(Stored data entries)
----------

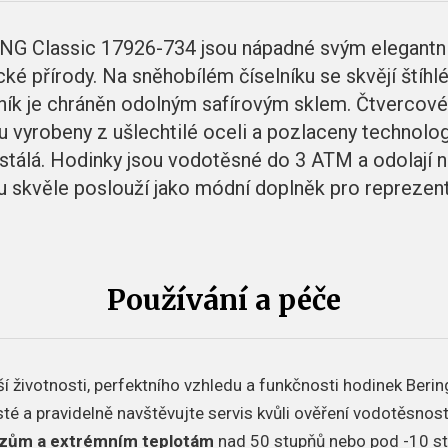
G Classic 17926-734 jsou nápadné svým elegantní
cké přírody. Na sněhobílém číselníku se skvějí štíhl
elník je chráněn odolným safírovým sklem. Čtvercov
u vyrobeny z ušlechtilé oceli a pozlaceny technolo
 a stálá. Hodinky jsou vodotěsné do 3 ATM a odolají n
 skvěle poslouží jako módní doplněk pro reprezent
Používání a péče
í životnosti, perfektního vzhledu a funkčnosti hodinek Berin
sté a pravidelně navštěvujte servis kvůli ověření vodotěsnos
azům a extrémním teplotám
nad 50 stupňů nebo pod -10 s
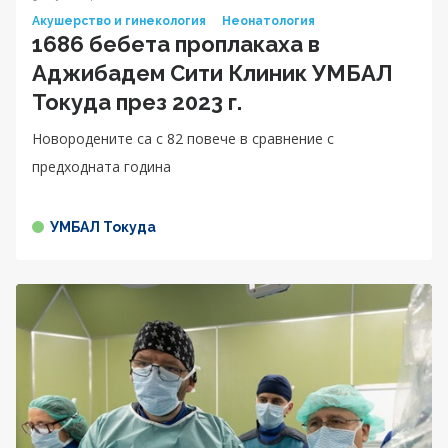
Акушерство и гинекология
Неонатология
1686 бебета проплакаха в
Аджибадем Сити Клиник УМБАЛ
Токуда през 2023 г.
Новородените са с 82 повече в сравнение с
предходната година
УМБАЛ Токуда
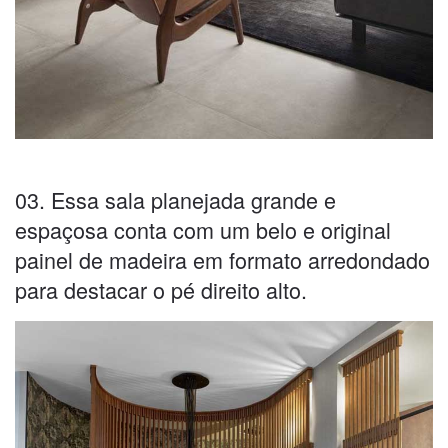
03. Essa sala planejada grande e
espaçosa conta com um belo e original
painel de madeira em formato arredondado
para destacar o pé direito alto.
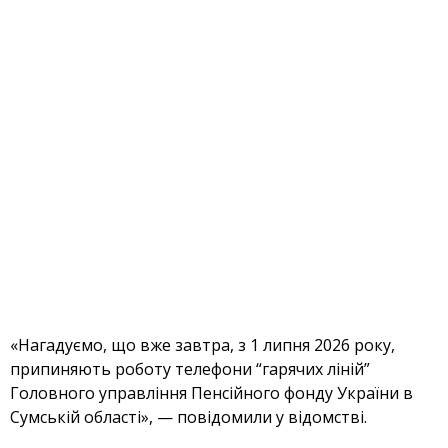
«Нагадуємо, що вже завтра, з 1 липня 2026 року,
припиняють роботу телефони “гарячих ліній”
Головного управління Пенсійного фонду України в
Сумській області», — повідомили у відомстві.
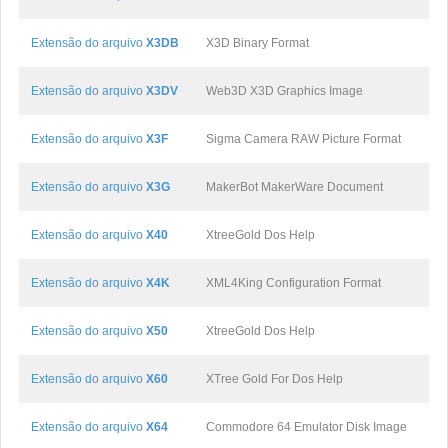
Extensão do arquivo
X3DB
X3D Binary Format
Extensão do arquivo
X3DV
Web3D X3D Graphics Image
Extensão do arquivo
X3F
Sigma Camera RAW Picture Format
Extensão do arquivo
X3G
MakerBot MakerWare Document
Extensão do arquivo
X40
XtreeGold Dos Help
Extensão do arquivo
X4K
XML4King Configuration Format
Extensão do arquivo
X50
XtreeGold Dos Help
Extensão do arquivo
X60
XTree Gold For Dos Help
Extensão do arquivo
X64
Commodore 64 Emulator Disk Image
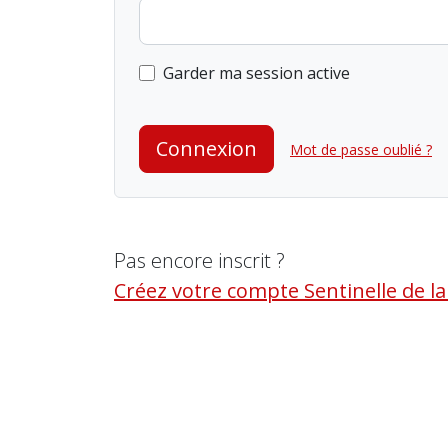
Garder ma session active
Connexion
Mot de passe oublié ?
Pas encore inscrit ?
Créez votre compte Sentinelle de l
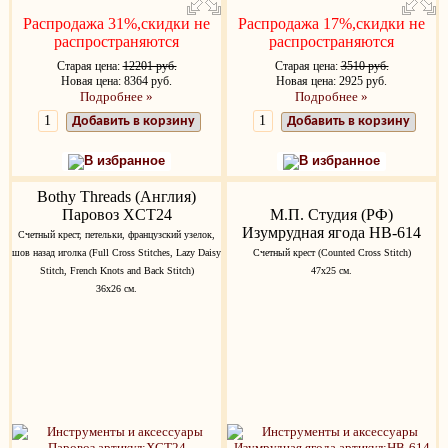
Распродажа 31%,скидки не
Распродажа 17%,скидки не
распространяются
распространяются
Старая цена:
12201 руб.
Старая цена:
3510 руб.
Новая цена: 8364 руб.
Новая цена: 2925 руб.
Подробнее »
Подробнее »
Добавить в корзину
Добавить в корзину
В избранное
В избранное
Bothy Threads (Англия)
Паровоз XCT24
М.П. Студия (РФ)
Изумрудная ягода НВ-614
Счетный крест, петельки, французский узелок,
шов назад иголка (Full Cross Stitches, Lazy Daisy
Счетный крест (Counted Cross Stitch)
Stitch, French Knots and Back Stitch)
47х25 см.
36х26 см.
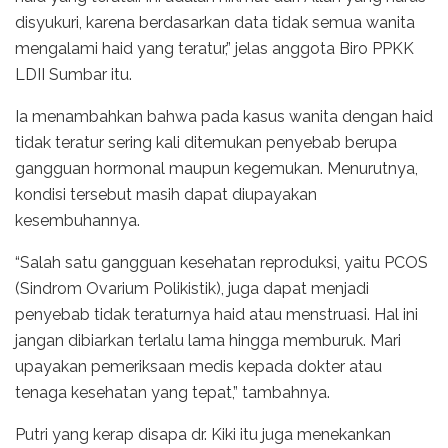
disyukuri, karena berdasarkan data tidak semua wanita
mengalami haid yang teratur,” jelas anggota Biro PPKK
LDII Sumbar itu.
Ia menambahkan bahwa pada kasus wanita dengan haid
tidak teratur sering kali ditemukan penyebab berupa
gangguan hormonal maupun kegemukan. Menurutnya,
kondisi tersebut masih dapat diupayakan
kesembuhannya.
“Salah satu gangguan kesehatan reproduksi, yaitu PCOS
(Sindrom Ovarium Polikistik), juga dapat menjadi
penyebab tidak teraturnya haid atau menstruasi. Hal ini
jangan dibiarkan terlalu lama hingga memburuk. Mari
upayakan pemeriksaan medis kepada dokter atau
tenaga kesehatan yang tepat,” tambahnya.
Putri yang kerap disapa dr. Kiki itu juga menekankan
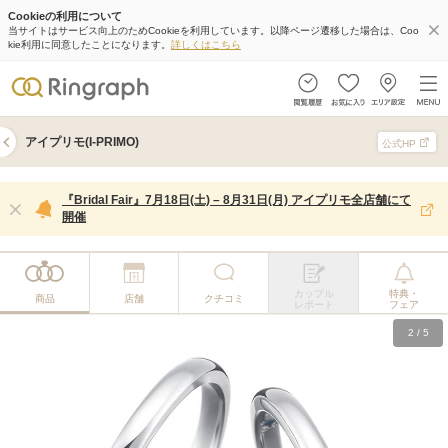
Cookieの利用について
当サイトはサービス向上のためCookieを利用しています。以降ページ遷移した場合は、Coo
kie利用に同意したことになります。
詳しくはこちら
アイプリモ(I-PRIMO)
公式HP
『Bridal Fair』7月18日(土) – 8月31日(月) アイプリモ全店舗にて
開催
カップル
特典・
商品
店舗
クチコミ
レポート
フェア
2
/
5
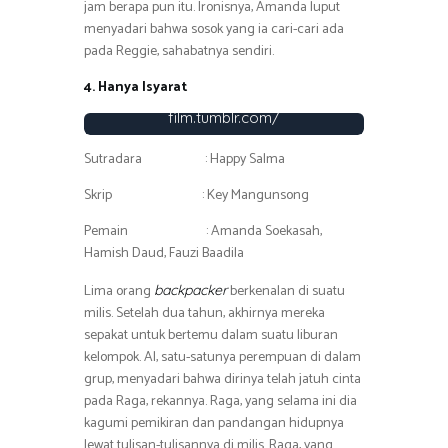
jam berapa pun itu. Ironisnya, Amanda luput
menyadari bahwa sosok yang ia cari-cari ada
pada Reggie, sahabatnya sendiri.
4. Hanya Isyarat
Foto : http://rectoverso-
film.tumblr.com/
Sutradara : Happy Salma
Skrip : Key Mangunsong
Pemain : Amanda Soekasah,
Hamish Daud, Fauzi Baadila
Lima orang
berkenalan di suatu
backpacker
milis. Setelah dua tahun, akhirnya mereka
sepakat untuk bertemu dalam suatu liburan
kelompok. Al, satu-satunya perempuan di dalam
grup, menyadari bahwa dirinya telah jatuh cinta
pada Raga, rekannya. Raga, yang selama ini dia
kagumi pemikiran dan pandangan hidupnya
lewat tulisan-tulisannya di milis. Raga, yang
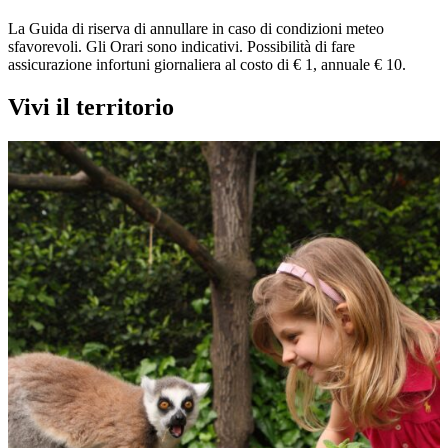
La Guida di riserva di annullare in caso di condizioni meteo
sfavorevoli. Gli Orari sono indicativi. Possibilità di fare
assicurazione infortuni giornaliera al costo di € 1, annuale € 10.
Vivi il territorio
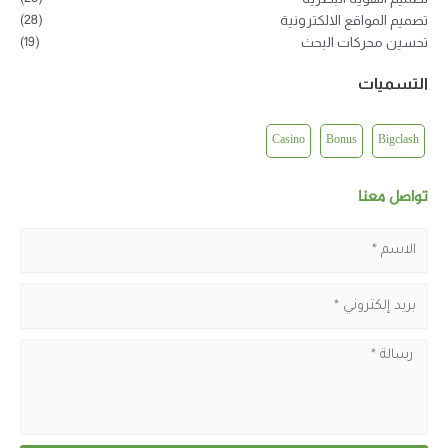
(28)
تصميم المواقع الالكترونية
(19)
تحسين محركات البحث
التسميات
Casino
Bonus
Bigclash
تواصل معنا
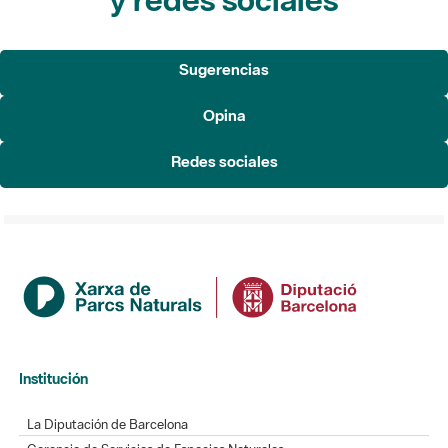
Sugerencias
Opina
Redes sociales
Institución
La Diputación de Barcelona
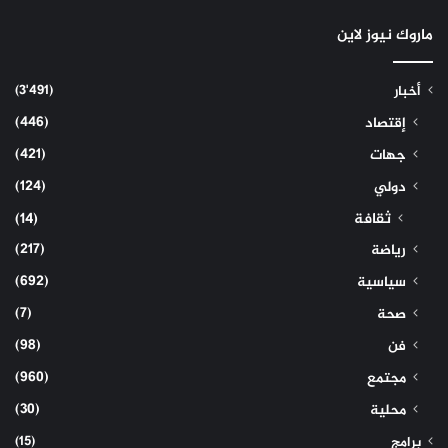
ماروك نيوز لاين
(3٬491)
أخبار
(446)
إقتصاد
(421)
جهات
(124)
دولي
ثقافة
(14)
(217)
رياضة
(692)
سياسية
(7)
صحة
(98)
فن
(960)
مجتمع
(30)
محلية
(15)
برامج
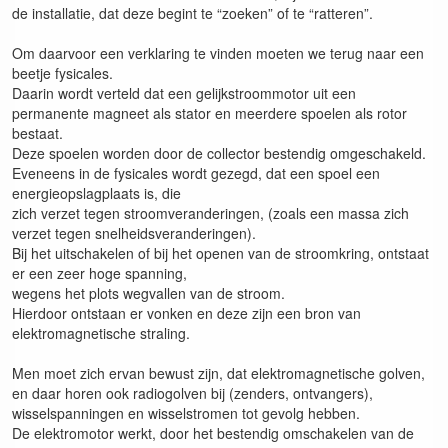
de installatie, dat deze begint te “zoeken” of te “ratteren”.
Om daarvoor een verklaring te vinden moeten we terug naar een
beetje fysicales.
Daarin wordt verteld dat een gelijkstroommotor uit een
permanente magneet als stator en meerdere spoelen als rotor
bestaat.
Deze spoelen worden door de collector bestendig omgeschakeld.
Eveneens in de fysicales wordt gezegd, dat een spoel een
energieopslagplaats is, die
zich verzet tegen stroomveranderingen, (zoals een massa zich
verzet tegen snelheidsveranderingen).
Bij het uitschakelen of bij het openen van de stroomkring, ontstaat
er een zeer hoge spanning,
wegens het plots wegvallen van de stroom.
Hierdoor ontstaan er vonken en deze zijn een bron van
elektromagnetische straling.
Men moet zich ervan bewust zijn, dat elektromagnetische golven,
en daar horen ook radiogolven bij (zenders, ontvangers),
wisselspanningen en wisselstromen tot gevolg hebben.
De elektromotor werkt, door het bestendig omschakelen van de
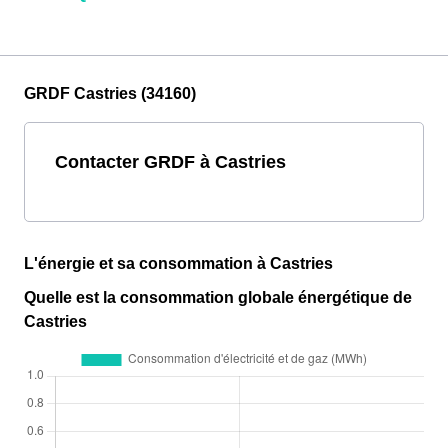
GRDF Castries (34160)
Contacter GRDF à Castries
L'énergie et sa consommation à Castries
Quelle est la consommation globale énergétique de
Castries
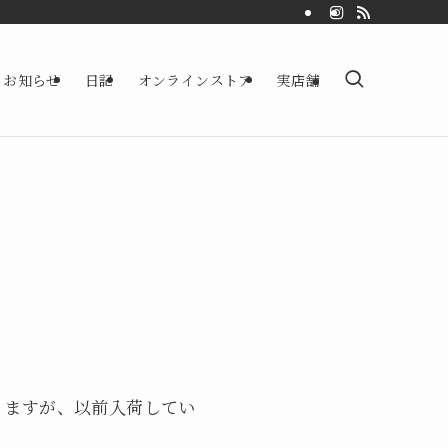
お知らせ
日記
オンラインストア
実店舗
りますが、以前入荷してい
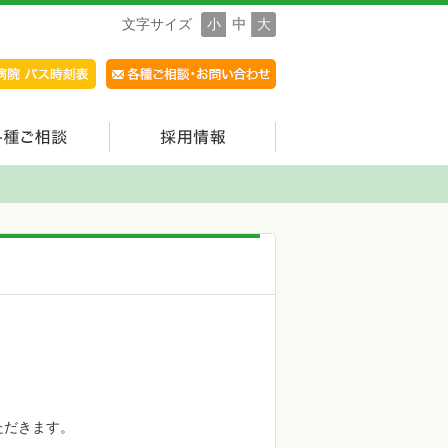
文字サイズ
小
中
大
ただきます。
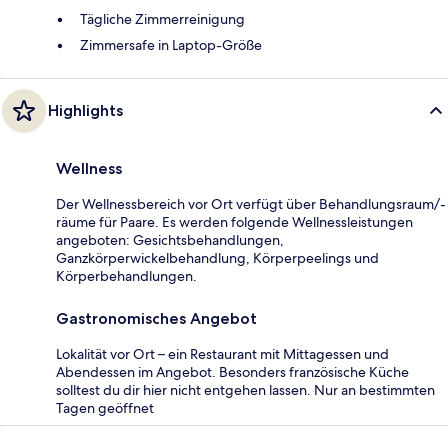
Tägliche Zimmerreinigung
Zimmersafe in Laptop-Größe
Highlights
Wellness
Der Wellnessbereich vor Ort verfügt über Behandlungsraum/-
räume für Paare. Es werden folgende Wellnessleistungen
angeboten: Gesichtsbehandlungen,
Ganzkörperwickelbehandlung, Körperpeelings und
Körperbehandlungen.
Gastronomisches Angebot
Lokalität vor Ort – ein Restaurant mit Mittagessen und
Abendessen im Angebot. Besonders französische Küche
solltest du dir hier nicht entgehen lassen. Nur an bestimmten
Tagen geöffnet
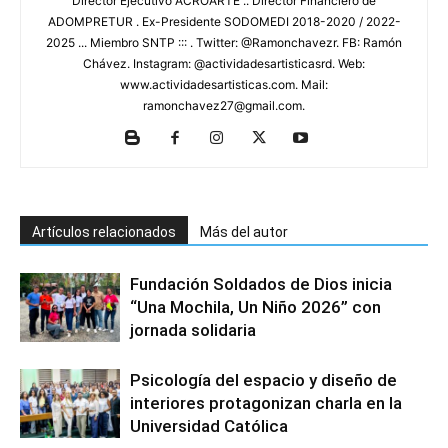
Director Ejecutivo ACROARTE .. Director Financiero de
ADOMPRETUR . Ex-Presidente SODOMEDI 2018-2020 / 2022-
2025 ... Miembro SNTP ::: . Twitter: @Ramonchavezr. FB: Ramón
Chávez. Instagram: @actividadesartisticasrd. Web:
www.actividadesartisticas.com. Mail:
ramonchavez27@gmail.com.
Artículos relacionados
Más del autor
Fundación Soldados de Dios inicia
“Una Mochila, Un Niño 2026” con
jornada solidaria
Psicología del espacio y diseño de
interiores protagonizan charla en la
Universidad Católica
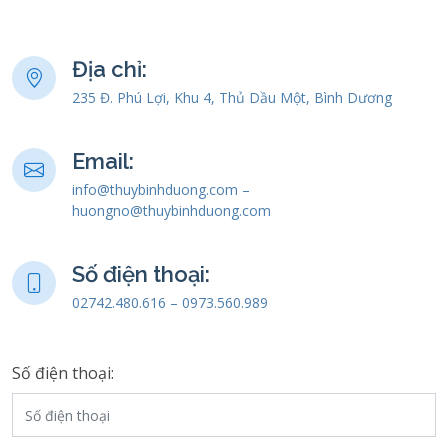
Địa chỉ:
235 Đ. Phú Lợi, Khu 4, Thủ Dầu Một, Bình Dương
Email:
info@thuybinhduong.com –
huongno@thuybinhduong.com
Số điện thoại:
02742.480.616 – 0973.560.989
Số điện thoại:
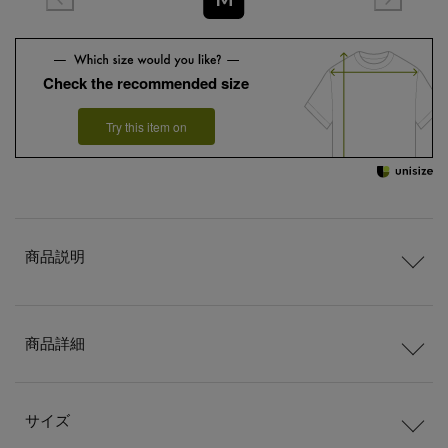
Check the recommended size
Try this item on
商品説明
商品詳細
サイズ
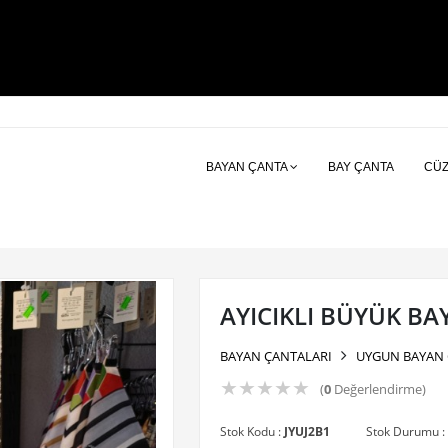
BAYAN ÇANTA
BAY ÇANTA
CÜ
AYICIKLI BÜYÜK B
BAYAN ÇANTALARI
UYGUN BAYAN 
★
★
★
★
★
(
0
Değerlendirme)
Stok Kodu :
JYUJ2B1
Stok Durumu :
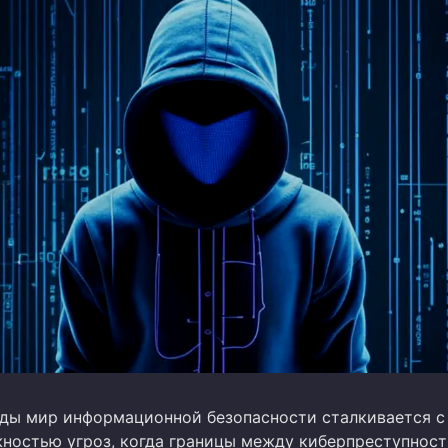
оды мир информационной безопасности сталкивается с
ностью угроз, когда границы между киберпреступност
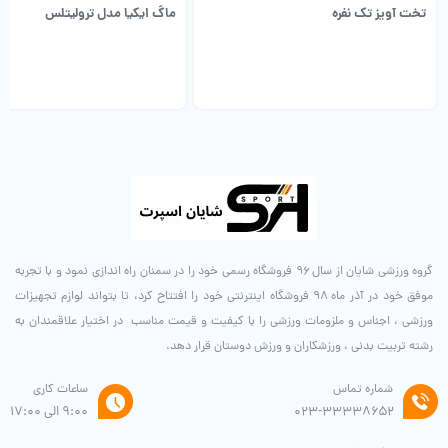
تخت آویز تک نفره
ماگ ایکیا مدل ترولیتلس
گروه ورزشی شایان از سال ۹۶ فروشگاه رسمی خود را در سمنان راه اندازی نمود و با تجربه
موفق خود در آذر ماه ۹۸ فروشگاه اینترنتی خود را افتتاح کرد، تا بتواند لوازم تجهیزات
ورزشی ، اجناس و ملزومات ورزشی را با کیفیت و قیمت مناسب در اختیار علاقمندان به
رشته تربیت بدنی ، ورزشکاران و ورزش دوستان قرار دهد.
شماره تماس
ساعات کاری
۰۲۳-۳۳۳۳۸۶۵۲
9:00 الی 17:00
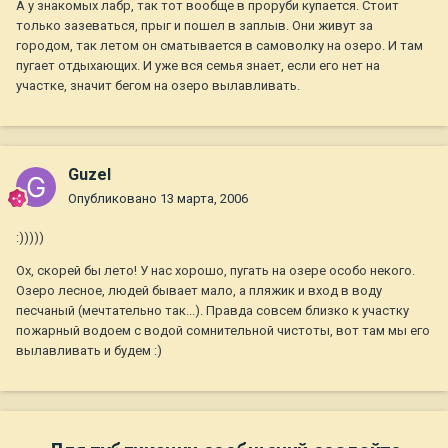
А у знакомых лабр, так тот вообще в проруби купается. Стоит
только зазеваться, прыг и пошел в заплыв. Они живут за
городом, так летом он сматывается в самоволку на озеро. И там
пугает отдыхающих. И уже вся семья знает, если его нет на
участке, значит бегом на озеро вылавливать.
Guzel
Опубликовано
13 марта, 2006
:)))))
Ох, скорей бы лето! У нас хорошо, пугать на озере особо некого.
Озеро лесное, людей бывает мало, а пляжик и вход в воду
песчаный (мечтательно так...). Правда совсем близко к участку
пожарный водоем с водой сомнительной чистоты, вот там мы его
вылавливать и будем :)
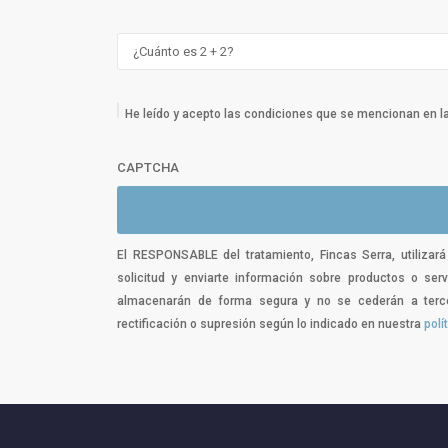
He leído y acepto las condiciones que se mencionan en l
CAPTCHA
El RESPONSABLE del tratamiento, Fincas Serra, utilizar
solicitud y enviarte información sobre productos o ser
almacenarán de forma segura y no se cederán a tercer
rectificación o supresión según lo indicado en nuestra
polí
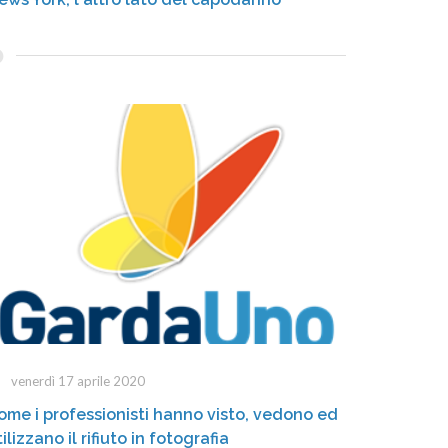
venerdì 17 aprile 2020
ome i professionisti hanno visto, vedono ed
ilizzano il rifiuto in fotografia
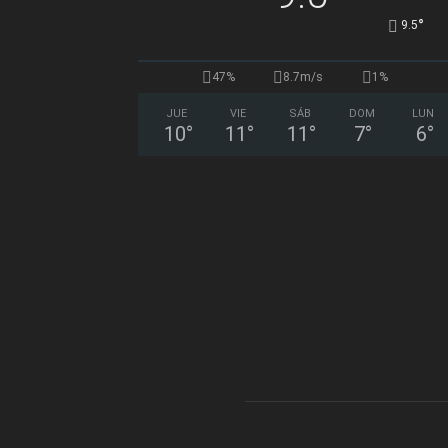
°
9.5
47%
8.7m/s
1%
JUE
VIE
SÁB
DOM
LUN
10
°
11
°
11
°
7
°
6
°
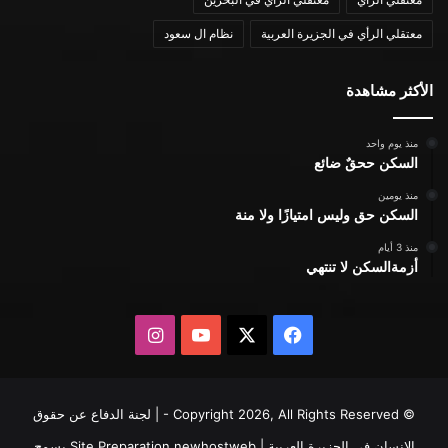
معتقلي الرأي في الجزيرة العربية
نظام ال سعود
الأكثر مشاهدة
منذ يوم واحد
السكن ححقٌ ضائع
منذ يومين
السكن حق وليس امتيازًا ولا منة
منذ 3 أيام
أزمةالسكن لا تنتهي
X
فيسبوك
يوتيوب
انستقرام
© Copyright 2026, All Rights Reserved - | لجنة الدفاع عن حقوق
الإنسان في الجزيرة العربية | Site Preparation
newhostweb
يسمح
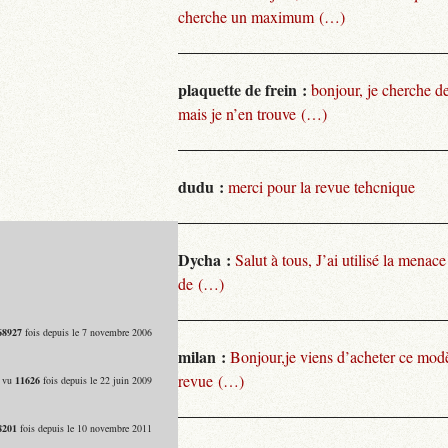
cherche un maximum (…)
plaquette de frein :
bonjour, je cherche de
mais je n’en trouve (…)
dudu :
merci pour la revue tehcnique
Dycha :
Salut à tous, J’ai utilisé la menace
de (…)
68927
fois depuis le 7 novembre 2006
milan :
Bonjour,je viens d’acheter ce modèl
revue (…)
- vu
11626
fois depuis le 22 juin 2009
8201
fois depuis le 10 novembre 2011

----------

**PROBLEM DETAILS**
Out of the records above, set down only the lines from the one that contains "Artículos relacionados" through the one that contains "ماگ ایکیا مدل ترولیتلس", unchanged and without the pictures.

**RESPONSE TO THIS TASK**
Artículos relacionados
Más del autor
Fundación Soldados de Dios inicia
“Una Mochila, Un Niño 2026” con
jornada solidaria
Psicología del espacio y diseño de
interiores protagonizan charla en la
Universidad Católica
Địa chỉ:
235 Đ. Phú Lợi, Khu 4, Thủ Dầu Một, Bình Dương
Email:
info@thuybinhduong.com –
huongno@thuybinhduong.com
Số điện thoại:
02742.480.616 – 0973.560.989
Số điện thoại:
Check the recommended size
Try this item on
商品説明
商品詳細
サイズ
BAYAN ÇANTA
BAY ÇANTA
CÜ
AYICIKLI BÜYÜK B
BAYAN ÇANTALARI
UYGUN BAYAN 
★
★
★
★
★
(
0
Değerlendirme)
Stok Kodu :
JYUJ2B1
Stok Durumu :
оды мир информационной безопасности сталкивается с
ностью угроз, когда границы между киберпреступност
تخت آویز تک نفره
ماگ ایکیا مدل ترولیتلس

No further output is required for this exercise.